Parsi begins, for example, by stating that neoconservatives "desperately wish" for a U.S. war with Iran. Perhaps Commentary's Norman Podhoretz does, but he is in a minority. Further, Parsi suggests that foreign policy hawks worry about Iran itself, rather than the Islamic Republic's covert nuclear program and terror sponsorship, an obvious mistake.
Basing his research largely on interviews, Parsi picks and chooses what he wants to include. The result is a hodgepodge.
He emphasizes Iranian pragmatism and dismisses the role of ideology. Iranian support for Hezbollah, in his rendering, has more to do with regional power ambition than ideology—this would come as a surprise to Hezbollah, which defines itself in opposition to the Jewish state and whose secretary-general, Hassan Nasrallah, on October 23, 2002, encouraged Jews all to gather in Israel, thereby saving Hezbollah "the trouble of going after them worldwide."[1]

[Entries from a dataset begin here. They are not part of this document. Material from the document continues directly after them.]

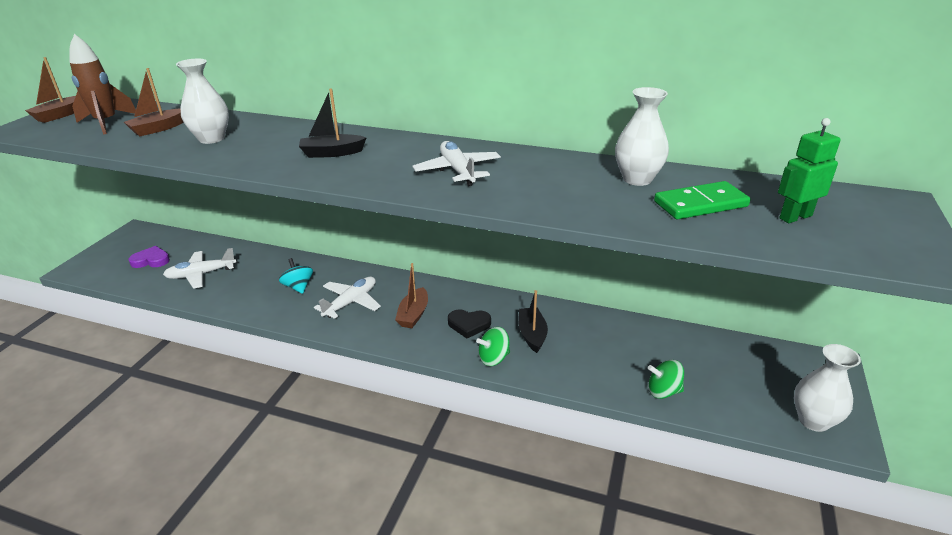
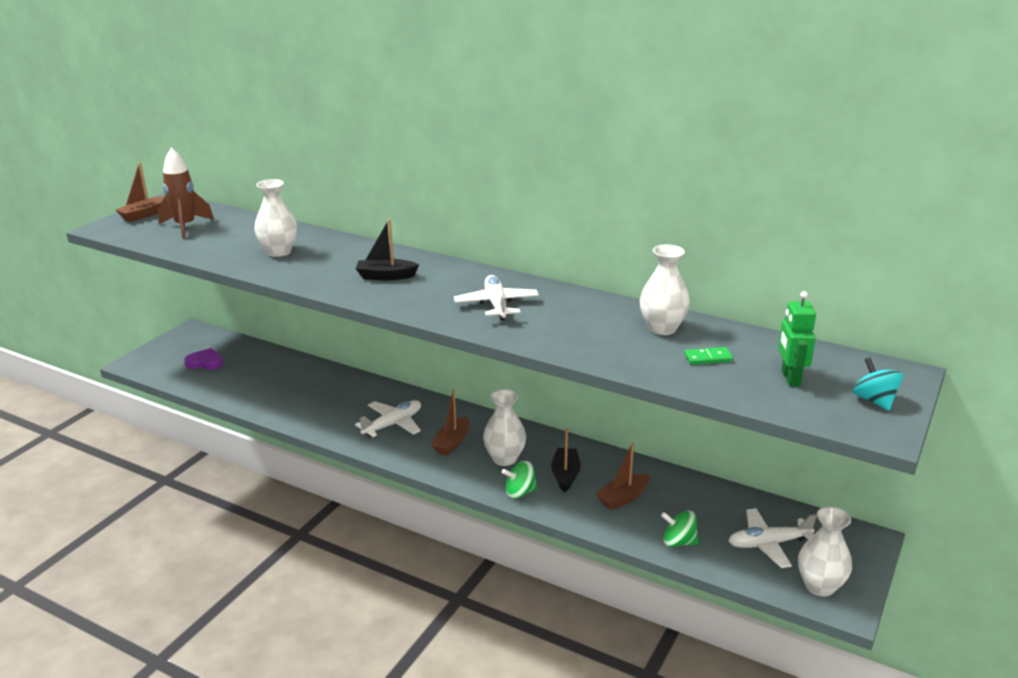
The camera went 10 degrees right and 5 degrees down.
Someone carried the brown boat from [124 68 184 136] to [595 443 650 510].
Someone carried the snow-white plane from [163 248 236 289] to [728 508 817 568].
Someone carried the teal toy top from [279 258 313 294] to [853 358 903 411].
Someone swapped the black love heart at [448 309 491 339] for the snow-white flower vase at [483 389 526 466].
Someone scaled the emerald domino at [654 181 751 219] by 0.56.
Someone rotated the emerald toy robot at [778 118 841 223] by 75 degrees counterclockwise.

Parsi breaks no new ground in his treatment of the early relationship between Iran and Israel, offering little more than a potted history. He omits the role of Ziama Divon, the first Israeli to visit the shah and confidential assistant to Israeli prime minister David Ben-Gurion.
He treats as a primary source the views of Lawrence Wilkerson, chief of staff to Secretary of State Colin Powell, without ever bothering to ask whether Wilkerson has direct knowledge of events he describes. Had Parsi asked, Wilkerson would have had to admit he attended none of the interagency policy meetings and lacks firsthand knowledge of them.

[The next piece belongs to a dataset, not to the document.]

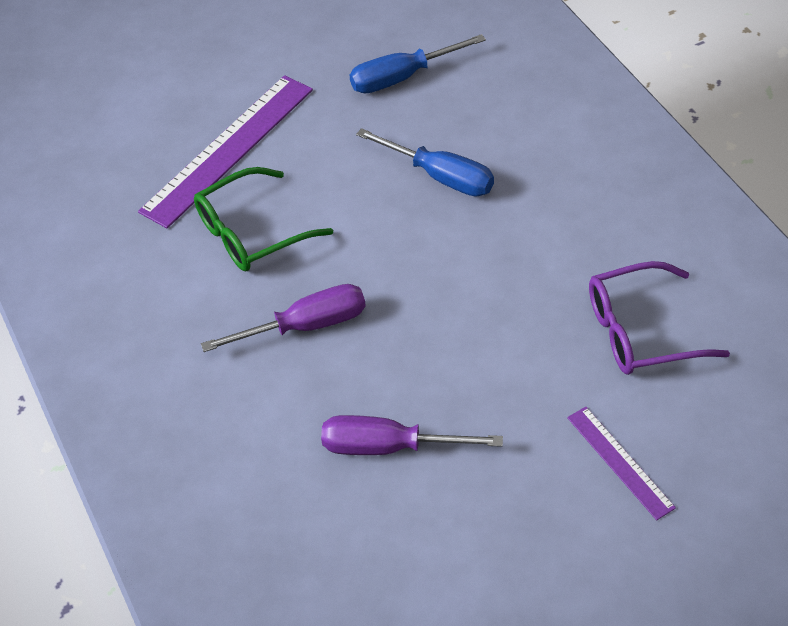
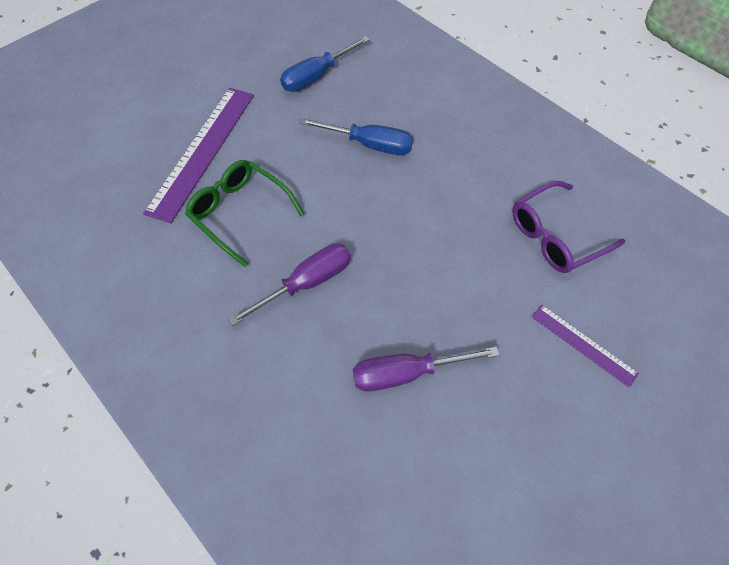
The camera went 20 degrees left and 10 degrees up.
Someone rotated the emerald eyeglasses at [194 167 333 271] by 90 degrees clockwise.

Parsi suggests that in 2003 Tehran offered to disarm Hezbollah, but this is false. He makes much of a freelance proposal by the Swiss ambassador in Tehran, Tim Guldimann, that did not win the support of the Iranian regime,[2] which at that time was in fact accelerating its support to Hezbollah. This incident suggests that Parsi's Iranian interlocutors view him as a mechanism for disinformation.
Parsi's manipulation of data undercuts his work. He argues that Iranian president Mahmoud Ahmadinejad's call for Israel to be "wiped off the map" was mistranslated and instead renders the phrase more benignly that Israel should be "eliminated from the pages of history." But the Iranian state-controlled news agency used the former translation.
As documents and correspondence are declassified, Yale University Press will appear foolish for publishing this volume, as will Francis Fukuyama, Parsi's academic advisor, who appears to have been AWOL in his supervisory duties.
[1] Daily Star (Beirut), Oct. 23, 2002.
[2] See Michael Rubin, "The Guldimann Memorandum," The Weekly Standard, Oct. 22, 2007.